Üniversiteler, öğrencilerin bir kısmının iş hayatlarına sağlam bir giriş yapabilmeleri için bir atlama tahtası olarak gördükleri bir yer halinde. Ülke çapında gençliğin işsizlik oranları, üniversite öğrencilerinin de "kendilerini kurtarma" yarışına girmelerine neden oluyor. Oysa ki farkında olunmayan bir şey var: Bugün üniversitelerde okuyan öğrenciler, yarının diplomalı işsizleridir. Öğrenciler, iş bulsalar bile düşük ücretlerle güvencesiz koşullarda çalışan işçiler olacaklar. Bu yüzden öğrencilerin, yarın bir parçası olacakları sınıfın mücadelesine bugünden omuz vermeleri çok önemlidir

Metal grevi, tüm işçi sınıfının sahiplendiği bir olay haline geldiği zaman en güçlü haline erişecektir. Bu yüzden, kampüslerdeki işçi-emekçilere metal işçisinin sesini taşımak, gençliğin dinamizmini fabrikalarda var etmek yakıcı bir görev olarak önümüzde durmaktadır. Grevdeki fabrikalara üniversite öğrencilerinin, emekçilerinin yapacağı toplu ziyaretler, grevdeki işçileri desteklemek adına yapılacak kampanyalar, işçilere moral verecektir ve mücadelenin sesini tüm Türkiye’ye duyurmak adına oldukça yararlı olacaktır.

Devrimci İşçi Partili öğrenciler olarak diyoruz ki: İçimizdeki devrimci heyecanı, bulunduğumuz bölgelerdeki metal fabrikalarında işçi sınıfının mücadelesine omuz vererek büyüteceğiz.
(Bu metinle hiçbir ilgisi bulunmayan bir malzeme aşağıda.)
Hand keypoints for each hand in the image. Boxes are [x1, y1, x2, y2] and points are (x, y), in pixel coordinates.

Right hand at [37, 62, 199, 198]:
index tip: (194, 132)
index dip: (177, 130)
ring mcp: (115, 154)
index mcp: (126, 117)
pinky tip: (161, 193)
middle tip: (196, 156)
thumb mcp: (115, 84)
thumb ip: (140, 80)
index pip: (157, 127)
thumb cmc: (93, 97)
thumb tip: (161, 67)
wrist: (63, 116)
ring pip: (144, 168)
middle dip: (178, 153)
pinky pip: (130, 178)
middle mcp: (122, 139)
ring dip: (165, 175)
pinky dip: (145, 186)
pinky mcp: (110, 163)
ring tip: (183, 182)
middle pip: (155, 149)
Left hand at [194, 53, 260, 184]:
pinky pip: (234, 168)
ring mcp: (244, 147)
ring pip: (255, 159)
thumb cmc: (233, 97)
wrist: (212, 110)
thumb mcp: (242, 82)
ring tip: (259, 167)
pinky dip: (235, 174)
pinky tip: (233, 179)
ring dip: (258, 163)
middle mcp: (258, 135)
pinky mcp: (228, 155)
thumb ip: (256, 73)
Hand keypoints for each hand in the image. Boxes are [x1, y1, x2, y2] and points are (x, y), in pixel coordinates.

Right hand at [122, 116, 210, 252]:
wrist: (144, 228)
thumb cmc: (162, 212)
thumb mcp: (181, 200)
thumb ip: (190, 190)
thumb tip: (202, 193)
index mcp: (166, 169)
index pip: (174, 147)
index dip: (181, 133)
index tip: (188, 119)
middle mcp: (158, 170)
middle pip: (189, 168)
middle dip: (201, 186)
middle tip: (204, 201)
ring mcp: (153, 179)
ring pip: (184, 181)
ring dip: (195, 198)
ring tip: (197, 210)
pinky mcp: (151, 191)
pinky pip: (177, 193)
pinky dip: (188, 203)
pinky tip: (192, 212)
Biz biliyoruz ki bu sistemi yıkabilecek yegâne sınıf işçi sınıfıdır. Bu yüzden daha önce ileri sürdüğümüz “Üniversite kampüsleriyle fabrikaları birleştiriyoruz” şiarımızı bugün tekrarlıyor ve buna ek olarak tüm öğrencileri “Üniversiteler ayağa, metal işçisinin yanına” diyerek mücadeleyi büyütmeye çağırıyoruz. Yolumuz, 10 kentte, 22 fabrikada MESS patronlarının zulmüne başkaldıran 15 bin metal işçisinin yoludur. Sadece bu yol, insanlığı sömüren bu sistemi bitirecek gücü bizlere verebilir. O yüzden bir kez daha tüm gücümüzle haykırıyoruz: Zafer direnen emekçinin olacaktır! Ve bu sefer emekçiler ile yarının işçileri olan öğrenciler beraber işçi sınıfının gücünü patronlara göstereceğiz!